With the first sign of hypoglycemia you feel shaky, jittery, anxious, sweaty, confused and irritable.  The lower the blood sugar, the more severe these symptoms.  As soon as your blood sugar drops below 80 the body produces a number of    hormones, principally adrenaline and  glucagon.  The adrenaline causes the shaky, jittery feeling, while glucagon helps to raise the blood sugar levels by converting fat into sugar within the liver. 

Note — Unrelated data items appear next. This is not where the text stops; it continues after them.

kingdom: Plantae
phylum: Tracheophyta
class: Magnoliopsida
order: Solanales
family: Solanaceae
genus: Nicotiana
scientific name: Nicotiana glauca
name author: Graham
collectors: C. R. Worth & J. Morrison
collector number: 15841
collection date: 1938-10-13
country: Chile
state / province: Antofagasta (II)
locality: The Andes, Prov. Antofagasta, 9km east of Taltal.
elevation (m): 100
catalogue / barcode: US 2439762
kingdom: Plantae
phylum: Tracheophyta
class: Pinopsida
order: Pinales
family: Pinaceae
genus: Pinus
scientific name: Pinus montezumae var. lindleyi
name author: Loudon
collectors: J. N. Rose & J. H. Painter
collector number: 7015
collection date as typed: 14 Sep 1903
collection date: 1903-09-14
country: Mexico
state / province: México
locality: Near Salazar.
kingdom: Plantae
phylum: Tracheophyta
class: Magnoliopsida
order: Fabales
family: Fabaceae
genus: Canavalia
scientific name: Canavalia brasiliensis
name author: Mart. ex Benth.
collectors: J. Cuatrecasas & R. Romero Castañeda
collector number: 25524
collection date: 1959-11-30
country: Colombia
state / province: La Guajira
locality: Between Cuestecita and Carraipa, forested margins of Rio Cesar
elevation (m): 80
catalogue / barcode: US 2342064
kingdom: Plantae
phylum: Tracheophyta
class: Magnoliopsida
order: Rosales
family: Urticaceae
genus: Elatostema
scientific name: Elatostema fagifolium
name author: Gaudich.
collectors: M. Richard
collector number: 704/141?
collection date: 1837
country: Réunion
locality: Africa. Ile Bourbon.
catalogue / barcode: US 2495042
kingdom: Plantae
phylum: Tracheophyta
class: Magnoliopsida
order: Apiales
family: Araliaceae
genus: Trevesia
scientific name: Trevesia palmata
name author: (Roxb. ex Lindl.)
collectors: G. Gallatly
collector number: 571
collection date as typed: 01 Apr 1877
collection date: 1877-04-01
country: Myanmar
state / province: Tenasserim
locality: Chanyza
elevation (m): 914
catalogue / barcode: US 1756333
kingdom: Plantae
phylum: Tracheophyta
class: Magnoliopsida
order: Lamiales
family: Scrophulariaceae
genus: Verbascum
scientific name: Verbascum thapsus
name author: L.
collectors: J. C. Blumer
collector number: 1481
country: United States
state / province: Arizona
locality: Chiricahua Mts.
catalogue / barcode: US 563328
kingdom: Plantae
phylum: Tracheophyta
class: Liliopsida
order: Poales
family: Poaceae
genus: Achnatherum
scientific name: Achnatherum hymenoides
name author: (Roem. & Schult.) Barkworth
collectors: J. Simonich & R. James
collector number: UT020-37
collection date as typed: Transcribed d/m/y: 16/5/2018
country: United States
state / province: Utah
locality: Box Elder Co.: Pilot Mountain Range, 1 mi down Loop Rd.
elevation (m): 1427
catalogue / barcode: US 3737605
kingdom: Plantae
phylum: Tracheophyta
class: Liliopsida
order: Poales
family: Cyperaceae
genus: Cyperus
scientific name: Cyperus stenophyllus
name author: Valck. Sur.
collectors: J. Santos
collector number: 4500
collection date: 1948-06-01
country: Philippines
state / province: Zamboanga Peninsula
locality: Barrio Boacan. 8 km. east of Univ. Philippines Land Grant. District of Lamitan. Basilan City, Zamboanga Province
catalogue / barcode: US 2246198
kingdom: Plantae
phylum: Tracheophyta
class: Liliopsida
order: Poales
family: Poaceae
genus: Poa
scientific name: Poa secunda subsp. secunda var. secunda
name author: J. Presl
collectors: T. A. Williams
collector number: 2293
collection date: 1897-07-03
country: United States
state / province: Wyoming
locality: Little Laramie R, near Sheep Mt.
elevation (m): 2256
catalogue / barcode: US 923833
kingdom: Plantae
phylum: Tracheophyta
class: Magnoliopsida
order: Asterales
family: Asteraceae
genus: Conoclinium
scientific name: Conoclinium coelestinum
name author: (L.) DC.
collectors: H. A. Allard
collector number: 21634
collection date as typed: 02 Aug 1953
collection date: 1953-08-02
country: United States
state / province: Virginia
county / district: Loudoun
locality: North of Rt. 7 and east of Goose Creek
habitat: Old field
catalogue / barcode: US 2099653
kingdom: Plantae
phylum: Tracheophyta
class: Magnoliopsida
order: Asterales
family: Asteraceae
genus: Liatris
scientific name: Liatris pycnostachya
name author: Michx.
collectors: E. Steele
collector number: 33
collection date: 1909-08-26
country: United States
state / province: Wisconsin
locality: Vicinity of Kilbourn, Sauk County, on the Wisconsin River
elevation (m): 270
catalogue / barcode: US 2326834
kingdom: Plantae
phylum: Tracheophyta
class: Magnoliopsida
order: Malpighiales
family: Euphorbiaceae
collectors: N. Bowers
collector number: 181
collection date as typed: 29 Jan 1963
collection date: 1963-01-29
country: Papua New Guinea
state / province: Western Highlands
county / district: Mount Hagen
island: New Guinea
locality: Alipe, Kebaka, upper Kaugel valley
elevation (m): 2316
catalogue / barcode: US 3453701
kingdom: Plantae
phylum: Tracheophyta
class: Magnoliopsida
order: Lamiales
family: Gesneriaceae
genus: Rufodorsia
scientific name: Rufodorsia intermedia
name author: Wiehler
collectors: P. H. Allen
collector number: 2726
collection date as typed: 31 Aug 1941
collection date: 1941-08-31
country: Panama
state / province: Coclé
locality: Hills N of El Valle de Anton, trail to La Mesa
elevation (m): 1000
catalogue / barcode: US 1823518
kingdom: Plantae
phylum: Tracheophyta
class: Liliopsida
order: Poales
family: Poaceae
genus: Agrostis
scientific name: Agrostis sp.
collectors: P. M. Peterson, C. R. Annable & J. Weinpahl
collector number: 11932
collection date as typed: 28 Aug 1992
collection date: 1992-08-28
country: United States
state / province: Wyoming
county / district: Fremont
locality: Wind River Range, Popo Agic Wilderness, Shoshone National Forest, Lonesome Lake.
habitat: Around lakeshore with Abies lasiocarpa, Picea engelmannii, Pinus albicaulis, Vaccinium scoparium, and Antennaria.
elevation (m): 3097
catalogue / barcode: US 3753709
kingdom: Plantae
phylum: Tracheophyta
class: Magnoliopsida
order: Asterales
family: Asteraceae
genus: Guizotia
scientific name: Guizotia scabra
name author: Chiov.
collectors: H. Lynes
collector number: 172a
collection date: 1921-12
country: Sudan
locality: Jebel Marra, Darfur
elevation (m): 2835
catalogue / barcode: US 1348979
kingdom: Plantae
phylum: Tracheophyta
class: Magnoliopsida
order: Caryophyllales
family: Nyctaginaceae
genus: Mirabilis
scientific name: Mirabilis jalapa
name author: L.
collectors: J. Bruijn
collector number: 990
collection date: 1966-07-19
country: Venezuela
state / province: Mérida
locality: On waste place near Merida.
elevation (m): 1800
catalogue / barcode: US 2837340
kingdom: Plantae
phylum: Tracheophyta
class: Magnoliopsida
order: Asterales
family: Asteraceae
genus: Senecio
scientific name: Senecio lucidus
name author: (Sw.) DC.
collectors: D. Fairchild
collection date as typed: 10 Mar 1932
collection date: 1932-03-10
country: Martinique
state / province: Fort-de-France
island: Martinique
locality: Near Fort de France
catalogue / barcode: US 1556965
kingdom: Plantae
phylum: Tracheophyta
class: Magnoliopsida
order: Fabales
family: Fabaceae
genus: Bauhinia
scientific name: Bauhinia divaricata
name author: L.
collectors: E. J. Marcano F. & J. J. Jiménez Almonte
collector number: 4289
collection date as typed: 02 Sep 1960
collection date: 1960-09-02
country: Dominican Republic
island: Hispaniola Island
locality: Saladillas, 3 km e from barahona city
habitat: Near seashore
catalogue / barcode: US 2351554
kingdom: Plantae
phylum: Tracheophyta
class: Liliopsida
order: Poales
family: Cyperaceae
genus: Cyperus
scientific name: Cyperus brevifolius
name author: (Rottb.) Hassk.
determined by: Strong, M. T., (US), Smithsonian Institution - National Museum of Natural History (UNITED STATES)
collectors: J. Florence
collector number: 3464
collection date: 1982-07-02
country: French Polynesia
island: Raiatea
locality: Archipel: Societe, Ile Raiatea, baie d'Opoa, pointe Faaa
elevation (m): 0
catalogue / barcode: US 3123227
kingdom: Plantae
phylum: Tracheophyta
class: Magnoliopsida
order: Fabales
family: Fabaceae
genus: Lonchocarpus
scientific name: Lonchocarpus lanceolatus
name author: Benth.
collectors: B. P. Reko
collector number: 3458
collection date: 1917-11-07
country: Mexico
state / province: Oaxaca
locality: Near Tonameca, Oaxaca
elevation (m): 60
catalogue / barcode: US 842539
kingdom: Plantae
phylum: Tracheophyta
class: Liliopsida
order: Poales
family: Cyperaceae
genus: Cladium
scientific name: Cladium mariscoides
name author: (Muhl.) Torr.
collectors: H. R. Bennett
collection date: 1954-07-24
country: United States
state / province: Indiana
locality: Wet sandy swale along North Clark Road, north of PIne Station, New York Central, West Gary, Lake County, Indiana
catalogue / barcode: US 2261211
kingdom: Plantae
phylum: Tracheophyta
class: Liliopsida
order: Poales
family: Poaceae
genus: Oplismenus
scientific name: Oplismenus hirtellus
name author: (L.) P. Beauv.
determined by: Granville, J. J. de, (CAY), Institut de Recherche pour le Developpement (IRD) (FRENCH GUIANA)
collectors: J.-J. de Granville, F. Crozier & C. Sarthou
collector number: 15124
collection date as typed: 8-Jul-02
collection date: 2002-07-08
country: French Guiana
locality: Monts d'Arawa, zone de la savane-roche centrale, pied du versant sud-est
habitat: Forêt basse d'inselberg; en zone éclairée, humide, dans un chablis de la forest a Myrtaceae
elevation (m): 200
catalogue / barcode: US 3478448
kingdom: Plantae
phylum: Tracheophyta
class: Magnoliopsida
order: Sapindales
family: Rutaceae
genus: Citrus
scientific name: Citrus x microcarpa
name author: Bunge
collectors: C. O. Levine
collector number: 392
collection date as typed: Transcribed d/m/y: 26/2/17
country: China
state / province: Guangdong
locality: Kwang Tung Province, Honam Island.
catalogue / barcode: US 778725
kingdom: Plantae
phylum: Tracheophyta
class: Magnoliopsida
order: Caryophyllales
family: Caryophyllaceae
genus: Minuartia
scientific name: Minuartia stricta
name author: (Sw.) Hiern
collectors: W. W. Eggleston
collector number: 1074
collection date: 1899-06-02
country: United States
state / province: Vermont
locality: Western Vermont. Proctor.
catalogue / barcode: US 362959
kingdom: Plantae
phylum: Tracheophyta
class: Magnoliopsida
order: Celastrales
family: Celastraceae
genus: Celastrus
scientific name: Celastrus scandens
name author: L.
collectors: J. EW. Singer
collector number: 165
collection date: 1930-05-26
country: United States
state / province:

These internal mechanisms and many more are all built-in survival mechanisms.  Remember the body was designed to survive and will not avoid pain or discomfort to insure survival.  The body’s survival mechanisms are so sophisticated that it will even prioritize and sacrifice ‘non-essential’ parts of the body in order to maintain life.  My point is that hunger and starvation are very real and critical survival issues and our body has many ways of getting our attention so that we do something about it.  Each of us can get pretty motivated to remedy the problem of low blood sugar.  That’s what being hungry and eating are all about.

On the other hand, high blood sugar or hyperglycemia is an entirely different issue that our bodies do not have as much historical experience with.  The real survival issue mankind has experienced is getting enough nourishment.  Having too much is a relatively new problem and is the hallmark of a civilized society.  Diabetes (Type II) is one of the leading causes of death and disability in the western world.  Complications of diabetes include heart disease and circulation problems, kidney disease, degeneration of the retina leading to blindness, neuropathy resulting in numbness, tingling, pain and burning in the hands and feet, foot ulcers leading to gangrene and a high risk of infection.

ModernSurvival:
Kyle I think your article got cut short, please post it all or a link to it online, it looks really informative.